In a 55-page report, analyst Brian Pitz initiated Netflix with a "sell" rating and $24 price target, 13.5% lower than where shares closed Thursday.
He said the $40 million that Netflix intends to spend next year to develop a movie download service to rival Amazon's Unbox, Apple Computer's iTunes, CinemaNow and others, might not be enough. Pitz estimates, for example, that it cost Amazon $42 million-$64 million to develop Unbox.
While Netflix CEO Reed Hastings predicts it will be as many as five years before digital downloads threatens the Netflix DVD subscription model, Pitz predicts meaningful competition from technologies a couple years earlier than that.
Pitz also noted that Netflix will spend 23% of its revenue this year in marketing, up from 18% in 2003, due in part to competition from Blockbuster, which is marketing its rival DVD-by-mail service at its stores and giving free movies to Netflix subscribers in an effort to woo them to Blockbuster Total Access.
"Netflix has indicated that it will continue to invest aggressively in acquiring new subscribers, and we believe this could adversely impact margins," Pitz said.
Shares of Netflix fell 2.3% on Thursday to $27.76, while shares of Blockbuster rose 2.5% to $5.41.

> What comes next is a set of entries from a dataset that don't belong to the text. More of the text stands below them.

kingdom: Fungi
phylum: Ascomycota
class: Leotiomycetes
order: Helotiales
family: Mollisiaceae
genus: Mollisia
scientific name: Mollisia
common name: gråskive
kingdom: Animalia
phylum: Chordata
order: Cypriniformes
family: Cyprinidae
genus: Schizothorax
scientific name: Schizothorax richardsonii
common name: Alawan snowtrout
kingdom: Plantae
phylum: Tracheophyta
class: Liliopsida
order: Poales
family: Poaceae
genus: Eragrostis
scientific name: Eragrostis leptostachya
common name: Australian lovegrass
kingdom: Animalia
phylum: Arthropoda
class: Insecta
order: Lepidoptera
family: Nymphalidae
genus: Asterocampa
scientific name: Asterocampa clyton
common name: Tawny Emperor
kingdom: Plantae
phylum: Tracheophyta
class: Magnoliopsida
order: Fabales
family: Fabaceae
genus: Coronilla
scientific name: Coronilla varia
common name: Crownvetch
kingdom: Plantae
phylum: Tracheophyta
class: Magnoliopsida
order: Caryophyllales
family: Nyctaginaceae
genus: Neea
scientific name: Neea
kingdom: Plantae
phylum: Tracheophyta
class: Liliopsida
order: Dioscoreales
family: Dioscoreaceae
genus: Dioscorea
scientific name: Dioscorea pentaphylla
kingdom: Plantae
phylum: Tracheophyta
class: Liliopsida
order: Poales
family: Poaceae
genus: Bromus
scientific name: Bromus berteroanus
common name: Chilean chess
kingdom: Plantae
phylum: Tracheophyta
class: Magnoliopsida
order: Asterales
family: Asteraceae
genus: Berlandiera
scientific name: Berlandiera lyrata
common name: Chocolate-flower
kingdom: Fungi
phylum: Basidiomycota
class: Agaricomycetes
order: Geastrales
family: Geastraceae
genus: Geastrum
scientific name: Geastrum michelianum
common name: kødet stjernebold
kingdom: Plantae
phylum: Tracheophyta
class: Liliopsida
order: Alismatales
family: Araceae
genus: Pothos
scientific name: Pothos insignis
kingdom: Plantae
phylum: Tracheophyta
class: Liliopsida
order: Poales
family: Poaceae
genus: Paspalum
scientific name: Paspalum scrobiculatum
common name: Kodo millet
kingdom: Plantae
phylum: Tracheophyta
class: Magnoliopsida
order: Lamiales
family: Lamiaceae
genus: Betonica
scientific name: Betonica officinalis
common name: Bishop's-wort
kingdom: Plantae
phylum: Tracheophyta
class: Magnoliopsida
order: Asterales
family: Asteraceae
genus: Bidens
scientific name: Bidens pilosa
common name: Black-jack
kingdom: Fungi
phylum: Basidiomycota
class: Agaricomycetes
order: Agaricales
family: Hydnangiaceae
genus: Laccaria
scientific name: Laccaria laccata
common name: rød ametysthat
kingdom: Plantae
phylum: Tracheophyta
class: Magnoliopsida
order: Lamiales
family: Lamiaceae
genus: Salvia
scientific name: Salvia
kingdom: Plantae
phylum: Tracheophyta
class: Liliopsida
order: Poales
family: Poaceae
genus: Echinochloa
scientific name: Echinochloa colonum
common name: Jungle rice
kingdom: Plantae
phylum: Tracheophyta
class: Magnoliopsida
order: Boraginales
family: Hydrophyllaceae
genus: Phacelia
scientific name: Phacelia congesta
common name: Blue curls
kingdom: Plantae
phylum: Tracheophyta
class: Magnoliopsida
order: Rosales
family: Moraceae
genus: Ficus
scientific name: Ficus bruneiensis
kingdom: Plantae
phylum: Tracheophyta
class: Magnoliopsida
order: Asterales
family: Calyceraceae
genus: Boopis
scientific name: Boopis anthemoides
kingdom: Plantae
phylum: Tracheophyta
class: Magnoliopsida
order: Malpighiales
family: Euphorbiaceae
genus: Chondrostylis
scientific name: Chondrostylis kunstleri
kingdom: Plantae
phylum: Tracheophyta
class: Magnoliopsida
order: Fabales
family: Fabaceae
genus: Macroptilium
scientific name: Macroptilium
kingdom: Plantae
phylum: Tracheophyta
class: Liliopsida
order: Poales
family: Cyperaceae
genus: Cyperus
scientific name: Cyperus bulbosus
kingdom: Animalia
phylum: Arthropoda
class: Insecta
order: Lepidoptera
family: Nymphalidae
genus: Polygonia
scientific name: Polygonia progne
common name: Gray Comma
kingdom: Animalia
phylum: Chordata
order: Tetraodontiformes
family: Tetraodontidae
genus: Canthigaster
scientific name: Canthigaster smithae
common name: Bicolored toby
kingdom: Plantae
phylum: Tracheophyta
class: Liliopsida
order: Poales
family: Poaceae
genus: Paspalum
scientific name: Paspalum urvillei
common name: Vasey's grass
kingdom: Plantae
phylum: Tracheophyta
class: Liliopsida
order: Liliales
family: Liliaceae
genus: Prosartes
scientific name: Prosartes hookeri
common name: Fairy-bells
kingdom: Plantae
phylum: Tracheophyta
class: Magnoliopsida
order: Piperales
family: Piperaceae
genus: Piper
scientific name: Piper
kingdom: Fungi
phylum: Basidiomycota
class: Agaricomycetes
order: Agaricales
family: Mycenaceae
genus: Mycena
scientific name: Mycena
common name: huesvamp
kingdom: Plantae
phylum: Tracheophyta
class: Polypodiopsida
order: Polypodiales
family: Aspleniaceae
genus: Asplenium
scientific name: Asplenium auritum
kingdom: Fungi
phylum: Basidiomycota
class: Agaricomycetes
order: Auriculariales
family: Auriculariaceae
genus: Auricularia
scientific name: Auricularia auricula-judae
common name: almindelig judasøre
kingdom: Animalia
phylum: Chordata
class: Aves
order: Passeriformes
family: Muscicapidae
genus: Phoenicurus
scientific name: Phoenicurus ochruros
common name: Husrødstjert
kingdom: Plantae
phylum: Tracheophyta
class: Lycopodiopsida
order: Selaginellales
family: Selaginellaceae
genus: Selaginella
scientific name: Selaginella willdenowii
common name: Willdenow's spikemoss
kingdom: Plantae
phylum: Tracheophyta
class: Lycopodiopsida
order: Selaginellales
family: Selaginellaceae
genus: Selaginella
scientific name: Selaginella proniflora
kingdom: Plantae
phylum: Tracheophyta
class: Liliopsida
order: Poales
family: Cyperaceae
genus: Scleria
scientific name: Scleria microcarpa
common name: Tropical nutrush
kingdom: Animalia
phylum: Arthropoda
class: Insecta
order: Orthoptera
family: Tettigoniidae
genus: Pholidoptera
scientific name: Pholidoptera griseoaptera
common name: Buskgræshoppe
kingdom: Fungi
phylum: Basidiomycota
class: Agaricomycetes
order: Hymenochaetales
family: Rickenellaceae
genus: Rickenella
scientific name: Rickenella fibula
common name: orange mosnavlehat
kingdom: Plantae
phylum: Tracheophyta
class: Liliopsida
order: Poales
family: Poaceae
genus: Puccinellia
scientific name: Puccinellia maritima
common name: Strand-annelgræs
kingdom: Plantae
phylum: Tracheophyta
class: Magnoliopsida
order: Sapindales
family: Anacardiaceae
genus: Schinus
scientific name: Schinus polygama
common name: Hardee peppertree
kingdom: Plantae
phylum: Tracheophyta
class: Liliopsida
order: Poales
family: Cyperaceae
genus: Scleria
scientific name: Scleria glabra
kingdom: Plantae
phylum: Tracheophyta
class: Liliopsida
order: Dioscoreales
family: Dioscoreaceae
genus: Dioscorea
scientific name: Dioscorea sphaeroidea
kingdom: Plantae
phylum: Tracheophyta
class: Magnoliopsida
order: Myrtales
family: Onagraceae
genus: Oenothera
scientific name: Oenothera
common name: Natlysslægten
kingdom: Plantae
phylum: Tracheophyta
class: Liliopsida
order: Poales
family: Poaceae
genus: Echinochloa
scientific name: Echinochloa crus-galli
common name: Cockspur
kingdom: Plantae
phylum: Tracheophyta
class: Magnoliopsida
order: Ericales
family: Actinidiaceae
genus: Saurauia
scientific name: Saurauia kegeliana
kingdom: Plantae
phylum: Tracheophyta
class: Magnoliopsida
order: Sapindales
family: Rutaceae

The analyst, while acknowledging that Netflix thus far has been adding subscribers at a healthier clip than many on Wall Street anticipated, expressed doubts that the company will reach its stated goal of 20 million subs sometime between 2010-2012. At year's end, Netflix will have about 6.3 million subs compared with about 2 million by year's end for Blockbuster.
The analyst also calls Netflix's Red Envelope Entertainment content division an "area of uncertainty." Through Red Envelope, Netflix has become the distributor for more than 100 independent movies, acquiring four new titles at January's Sundance Film Festival.
"While we recognize that growing its content library methodically can yield dividends in terms of average revenue per subscriber," Pitz said, "it is not clear that Netflix has a competitive advantage at picking films that will be winners."
The analyst notes, however, that Netflix has had success with such films as "Nice Guys Sleep Alone" and "Born Into Brothels," the latter of which won the 2005 Oscar for best documentary.
Pitz said Netflix's effort to produce some original movies "potentially puts it into direct competition with studios as well as cable TV players," a risky proposition that should "be watched carefully by investors."